Una cifra che si aggira intorno al milione di euro, un testamento che esclude il coinvolgimento economico del Vaticano, e un donatore ancora avvolto nel mistero. Sono questi gli ingredienti di uno dei casi più enigmatici legati alla figura di Papa Francesco, scomparso da poco, e che ha voluto lasciare anche in morte un segno di coerenza con il suo pontificato improntato a sobrietà e giustizia sociale.
L’indicazione testamentaria: nessun onere per il Vaticano
Nel documento ufficiale reso pubblico dalla Sala Stampa Vaticana, Papa Francesco ha espresso con chiarezza che le spese per la sepoltura non dovranno ricadere sulla Santa Sede. Il luogo scelto per il riposo eterno è la Basilica Papale di Santa Maria Maggiore, uno dei templi mariani più amati dal Pontefice.
A occuparsi dell’organizzazione, Rolandas Makrickas, arciprete coadiutore della basilica, che però ha scelto il silenzio su ogni dettaglio legato alla donazione ricevuta per finanziare la tomba.
Le ipotesi sul benefattore: Berlusconi o la Spagna?
Secondo indiscrezioni raccolte da Affaritaliani.it, sarebbero due le figure di spicco dietro la generosa offerta:
- Silvio Berlusconi, l’ex premier scomparso nel 2023, avrebbe predisposto un lascito testamentario, affidato al figlio Piersilvio Berlusconi. L’ipotesi si rafforza alla luce del comportamento di Mediaset, che ha garantito una copertura ampia, discreta e rispettosa della figura papale durante le fasi più delicate della sua malattia. Lo stesso Piersilvio ha inviato una comunicazione interna ai dipendenti lodando l’approccio “sobrio, tempestivo e rigoroso” dell’informazione diffusa.

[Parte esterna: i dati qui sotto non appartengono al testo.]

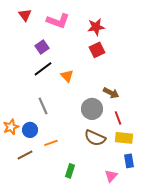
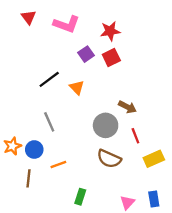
purple square: (42, 47) -> (86, 54), moved
yellow rectangle: (124, 138) -> (154, 159), moved, turned -30
brown line: (25, 155) -> (28, 178), turned -56
blue rectangle: (129, 161) -> (154, 199), moved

- In alternativa, la donazione potrebbe provenire dalla Casa Reale di Spagna, come segno tangibile della devozione del Paese alla Chiesa Cattolica e alla figura di Maria. Il gesto, voluto dal Re Felipe VI e dalla Regina Letizia, sarebbe anche un omaggio personale alla spiritualità del Papa.
Tutto nascosto in un conto bancario
Il denaro è stato accreditato su un conto corrente della Banca Popolare di Sondrio, intestato al Capitolo della Basilica di Santa Maria Maggiore. La causale della transazione è quella generica utilizzata da qualsiasi donatore: “Donazione Basilica Papale di Santa Maria Maggiore”. Nessun nome, nessun riferimento speciale, nessuna conferma ufficiale.
A oggi, l’identità del benefattore rimane ignota. Ma un punto è certo: Papa Francesco ha voluto che le sue esequie non pesassero sulle casse vaticane, coerentemente con la sua visione di una Chiesa povera per i poveri. E mentre il mondo continua a interrogarsi su chi abbia fatto questo ultimo, grande gesto, il mistero contribuisce ad amplificare il rispetto e la devozione verso un Pontefice che ha sempre messo la sobrietà al centro del suo ministero.